As goal accomplished, other missions await

By Scott Bernard Nelson, Globe Staff, 4/13/2003

BAGHDAD -- The war in Iraq may in one sense be over, but the guerrilla campaign is not, nor is the uncertainty of how to differentiate between friends and foes for the tens of thousands of US military personnel still operating here. The Second Battalion of the 11th Marine Regiment typified the uncertainty yesterday.

The artillery unit reached its "terminal objective" for the war earlier this week, and many of the Marines thought they had accomplished their goal. Around the campsite in an open field in the Saddam City neighborhood of Baghdad, they smoked cigars, played cards, and told jokes, more relaxed than they had been in three weeks.

Yesterday, the reality of an ongoing low-level campaign hit home.

"Basically we have to be ready to do anything," said Mark Dumas, 35, of San Diego. "Just because Saddam's out, doesn't mean we get to go home yet."
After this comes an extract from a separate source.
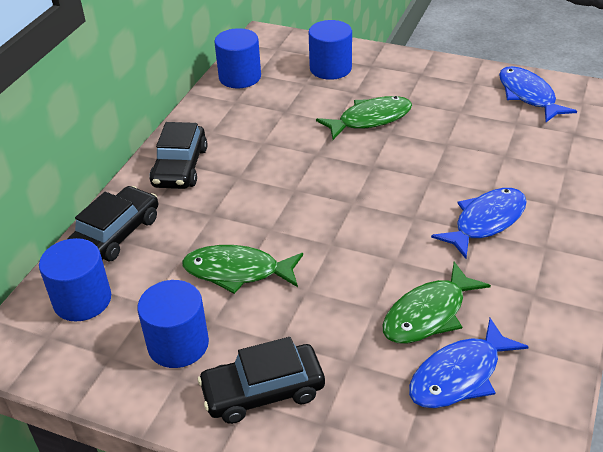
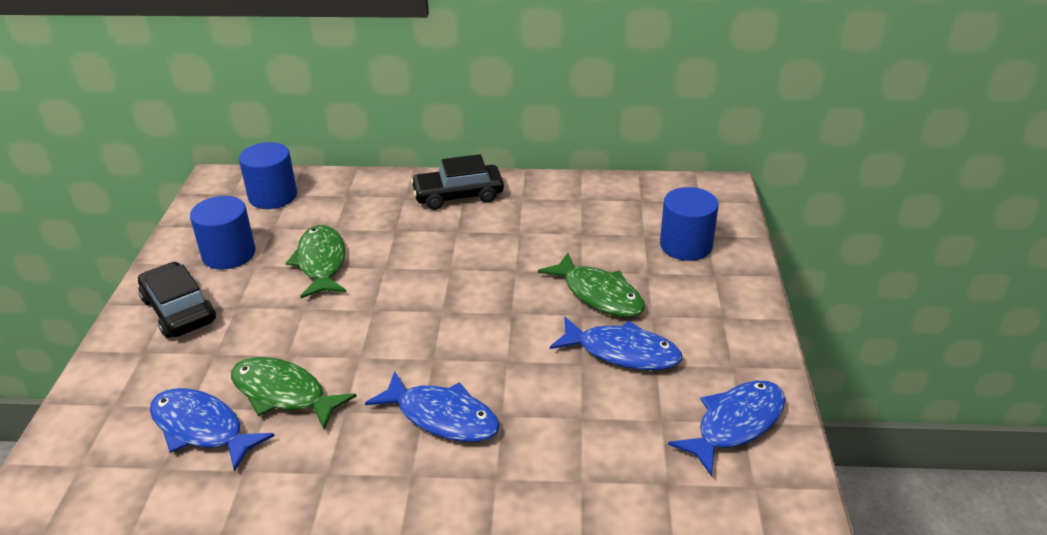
camera: 70 degrees right, 5 degrees down
black car [68,186,158,261] -> none
blue cylinder [214,28,261,88] -> none
none -> blue fish [550,317,683,370]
What the battalion does get to do next, however, remains an open question.

One company in the battalion, the Echo Gun Battery, left early yesterday morning to join infantry companies of the Fifth Marine regiment in a reconnaisance mission in northern Iraq. The rest of the battalion was told that it might join a similar mission as early as today.

The other possibility, the marines were told, was that they would give up their howitzers and become a rifle company for the rest of their time here. Essentially, they would handle security for an air field in southeastern Baghdad and walk the streets in that part of the city to help bring calm back to Iraq's capital.
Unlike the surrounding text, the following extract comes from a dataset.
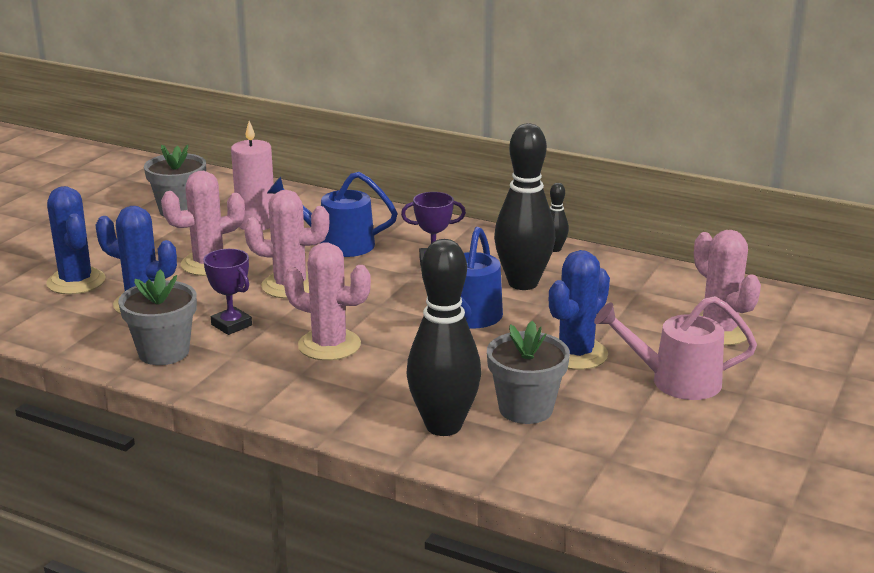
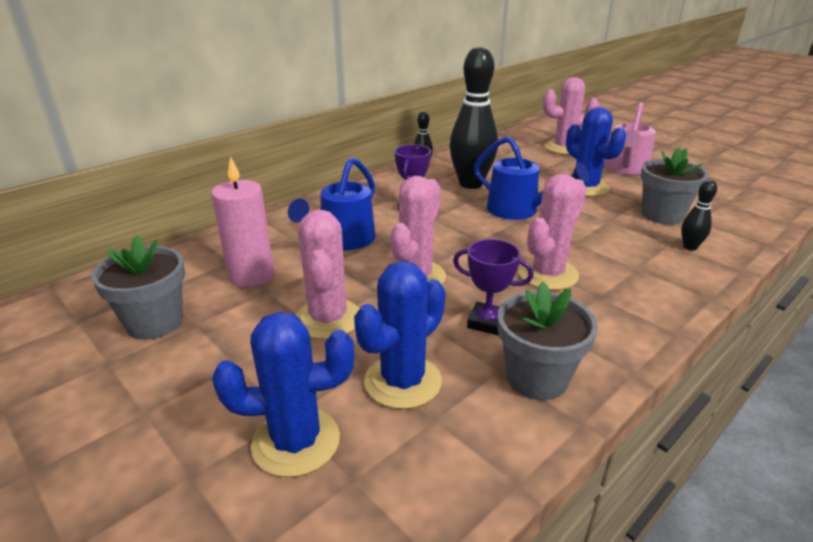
camera: 70 degrees left, 5 degrees up
purple trophy [203,249,252,335] -> purple trophy turned 45 degrees clockwise [453,239,534,335]
black bowling pin [407,239,481,436] -> black bowling pin [681,180,717,251], size x0.45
"It wouldn't be any more dangerous than being on the streets in some parts of Los Angeles," Captain Paul Noyes, logistics chief of the battalion, told his Marines. "In fact, Los Angeles would be more dangerous."

Whatever their mission, the Marines' prime objective yesterday was speculating about when they would receive weeks' worth of packages that have been held up in Kuwait and when they might get their first showers in a month.

"The longer we're sitting here without a war to fight, the more the guys will focus on quality of life things like that," Noyes said. "At this point, they just want to go home."

This story ran on page A39 of the Boston Globe on 4/13/2003.